AI-driven routing and anomaly detection are appearing in vendor roadmaps from Oracle, Ecosmob, and AudioCodes. These features promise to detect toll fraud patterns and signaling storms automatically. Real-world effectiveness in Philippine traffic patterns, with their high mobile termination volumes and variable international routing, remains unproven at scale.
IPv6 readiness is another unresolved question.
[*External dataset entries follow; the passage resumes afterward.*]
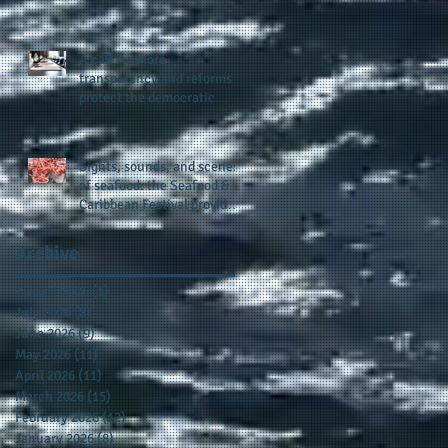
presence and newly
published author, Cheryl
Taylor
A call for more
transparency and reforms to
protect the democratic
process: the recent efforts
of Congressman Hank
Johnson and others in being
Sights, sounds, and scenes
more open, accountable,
of seafood: the Seafood &
and restoration of voting
Caribbean Festival provides
access
a festive setting across the
board
Archive
August 2026
(1)
1 post
July 2026
(8)
8 posts
June 2026
(9)
9 posts
May 2026
(11)
11 posts
April 2026
(11)
11 posts
March 2026
(15)
15 posts
February 2026
(12)
12 posts
January 2026
(8)
8 posts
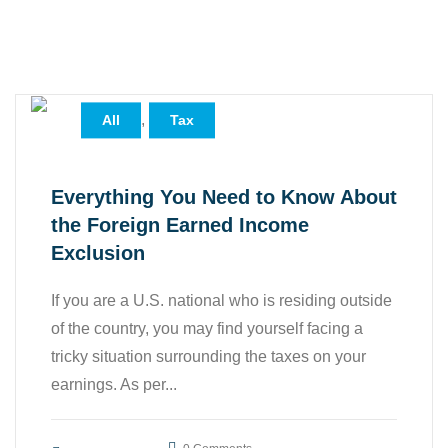
,
All
Tax
Everything You Need to Know About
the Foreign Earned Income
Exclusion
If you are a U.S. national who is residing outside
of the country, you may find yourself facing a
tricky situation surrounding the taxes on your
earnings. As per...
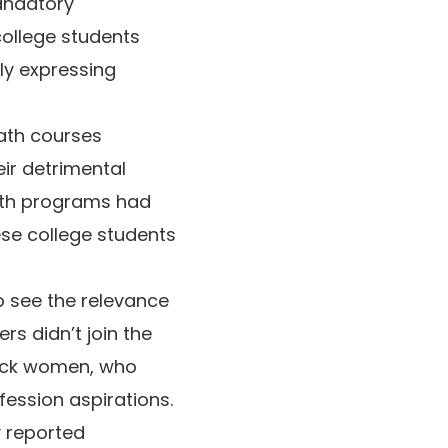
andatory
 college students
ly expressing
ath courses
eir detrimental
math programs had
ese college students
o see the relevance
ers didn’t join the
Black women, who
fession aspirations.
y reported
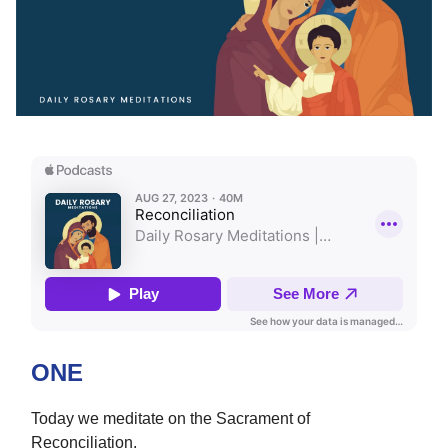
ONE
Today we meditate on the Sacrament of
Reconciliation.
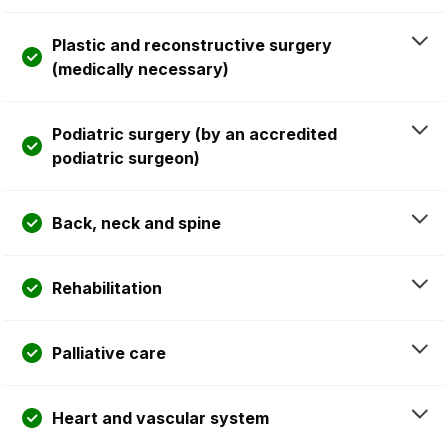
Plastic and reconstructive surgery
(medically necessary)
Podiatric surgery (by an accredited
podiatric surgeon)
Back, neck and spine
Rehabilitation
Palliative care
Heart and vascular system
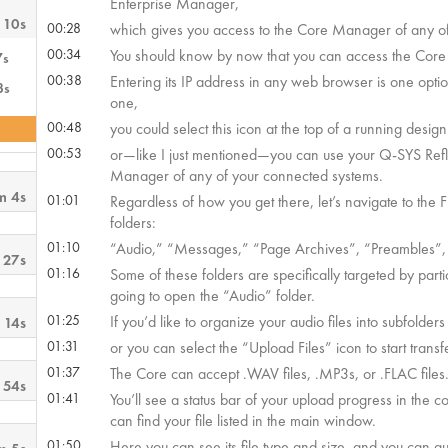
Enterprise Manager,
 10s
00:28
which gives you access to the Core Manager of any of
00:34
You should know by now that you can access the Cor
7s
00:38
Entering its IP address in any web browser is one optio
3s
one,
00:48
you could select this icon at the top of a running design
00:53
or—like I just mentioned—you can use your Q-SYS Refl
Manager of any of your connected systems.
m 4s
01:01
Regardless of how you get there, let’s navigate to the 
folders:
01:10
“Audio,” “Messages,” “Page Archives”, “Preambles”,
 27s
01:16
Some of these folders are specifically targeted by part
going to open the “Audio” folder.
01:25
If you’d like to organize your audio files into subfolde
 14s
01:31
or you can select the “Upload Files” icon to start transf
01:37
The Core can accept .WAV files, .MP3s, or .FLAC files
 54s
01:41
You’ll see a status bar of your upload progress in the 
can find your file listed in the main window.
01:50
Here you can see its file type and size, and you can audi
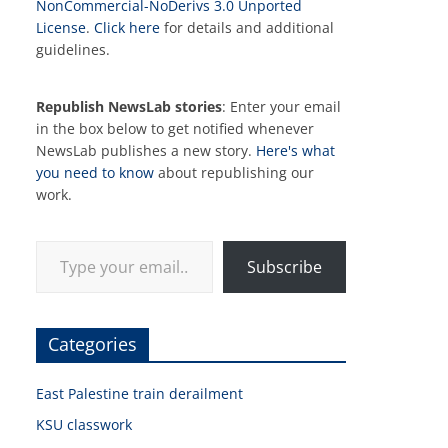
NonCommercial-NoDerivs 3.0 Unported
License
.
Click here
for details and additional
guidelines.
Republish NewsLab stories
: Enter your email
in the box below to get notified whenever
NewsLab publishes a new story.
Here's what
you need to know
about republishing our
work.
Type your email…
Subscribe
Categories
East Palestine train derailment
KSU classwork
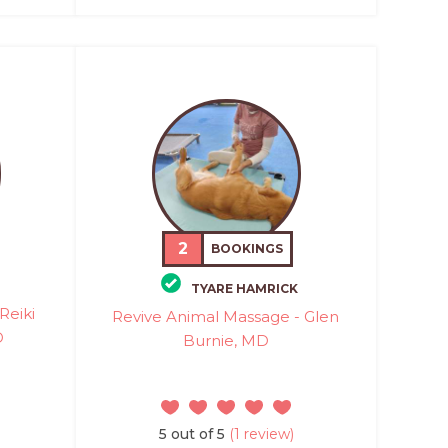
2
BOOKINGS
TYARE HAMRICK
Reiki
Revive Animal Massage - Glen
D
Burnie, MD
5 out of 5
(1 review)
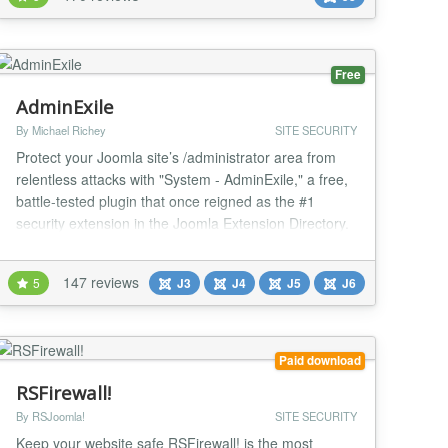
services: Google reCaptcha v2, Akismet, Honeypot
Project, StopForumSpam, Botscout Protects t...
Free
AdminExile
By Michael Richey
SITE SECURITY
Protect your Joomla site’s /administrator area from
relentless attacks with "System - AdminExile," a free,
battle-tested plugin that once reigned as the #1
security extension in the Joomla Extension Directory.
Though eclipsed by tools like AdminTools Pro (which
offers similar functionality for a fee), AdminExile
147 reviews
5
J3
J4
J5
J6
remains a robust, no-cost solution to safeguard your
backend from drive-by and brute...
Paid download
RSFirewall!
By RSJoomla!
SITE SECURITY
Keep your website safe RSFirewall! is the most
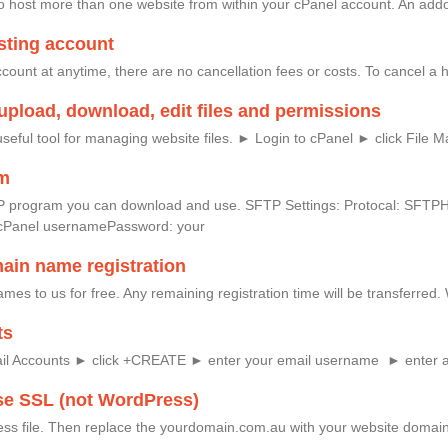
 host more than one website from within your cPanel account. An addon
sting account
ount at anytime, there are no cancellation fees or costs. To cancel a ho
upload, download, edit files and permissions
seful tool for managing website files. ► Login to cPanel ► click File 
am
e FTP program you can download and use. SFTP Settings: Protocal: SF
cPanel usernamePassword: your
main name registration
mes to us for free. Any remaining registration time will be transferred
ts
ail Accounts ► click +CREATE ► enter your email username ► enter 
se SSL (not WordPress)
ess file. Then replace the yourdomain.com.au with your website domain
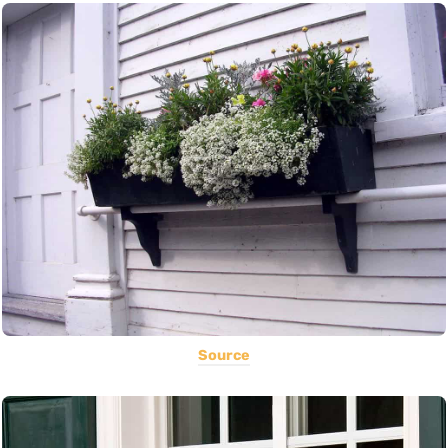
Source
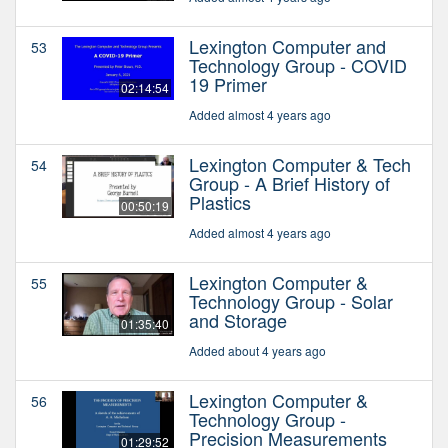
Lexington Computer and
53
Technology Group - COVID
19 Primer
02:14:54
Added almost 4 years ago
Lexington Computer & Tech
54
Group - A Brief History of
Plastics
00:50:19
Added almost 4 years ago
Lexington Computer &
55
Technology Group - Solar
and Storage
01:35:40
Added about 4 years ago
Lexington Computer &
56
Technology Group -
Precision Measurements
01:29:52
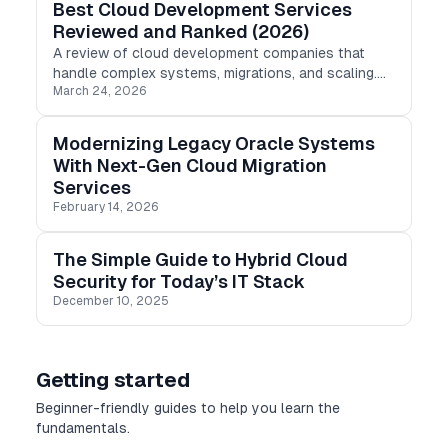
Best Cloud Development Services
Reviewed and Ranked (2026)
A review of cloud development companies that
handle complex systems, migrations, and scaling.
March 24, 2026
Euristiq, Adastra, Gravit-e, and Denologix
compared.
Modernizing Legacy Oracle Systems
With Next-Gen Cloud Migration
Services
February 14, 2026
The Simple Guide to Hybrid Cloud
Security for Today’s IT Stack
December 10, 2025
Getting started
Beginner-friendly guides to help you learn the
fundamentals.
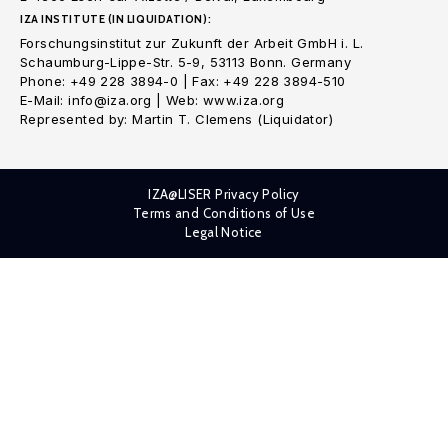
IZA INSTITUTE (IN LIQUIDATION):
Forschungsinstitut zur Zukunft der Arbeit GmbH i. L.
Schaumburg-Lippe-Str. 5-9, 53113 Bonn. Germany
Phone: +49 228 3894-0 | Fax: +49 228 3894-510
E-Mail: info@iza.org | Web: www.iza.org
Represented by: Martin T. Clemens (Liquidator)
IZA@LISER Privacy Policy
Terms and Conditions of Use
Legal Notice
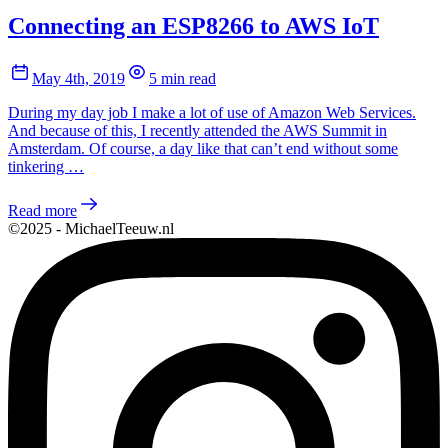
Connecting an ESP8266 to AWS IoT
May 4th, 2019
5 min read
During my day job I make a lot of use of Amazon Web Services.
And because of this, I recently attended the AWS Summit in
Amsterdam. Of course, a day like that can’t end without some
tinkering …
Read more
©2025 - MichaelTeeuw.nl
NTC has encouraged IPv6 adoption, but most Philippine SIP trunk providers still deliver service over IPv4. Enterprises buying SBCs today should confirm dual-stack support, but shouldn’t expect to run IPv6-only SIP trunks for several years.
And the question of local vendor support persists. AudioCodes and Ribbon maintain APAC support centers, but response times for Philippine-specific issues (carrier interop failures, NTC compliance questions) can lag behind those in larger APAC markets like Singapore or Australia. Enterprises should negotiate SLA terms that specify 4-hour response times for severity-1 voice outages, not the default 8-hour window many vendors offer in this region. Getting that commitment in writing before signing a purchase order gives you recourse when a trunk goes down at 2 AM and your BPO floor has 3,000 agents waiting for dial tone.